_What to produce:_
Return each line from the items below that contains the word "logística".

###

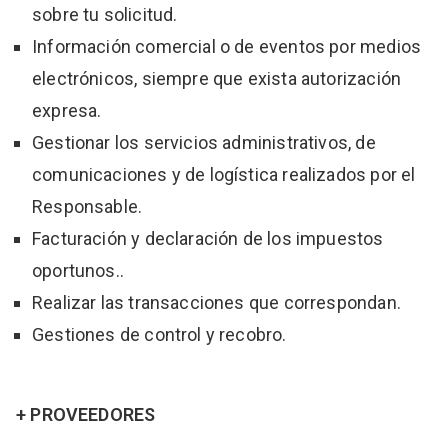
sobre tu solicitud.
Información comercial o de eventos por medios
electrónicos, siempre que exista autorización
expresa.
Gestionar los servicios administrativos, de
comunicaciones y de logística realizados por el
Responsable.
Facturación y declaración de los impuestos
oportunos..
Realizar las transacciones que correspondan.
Gestiones de control y recobro.
+ PROVEEDORES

###

_Your response:_
comunicaciones y de logística realizados por el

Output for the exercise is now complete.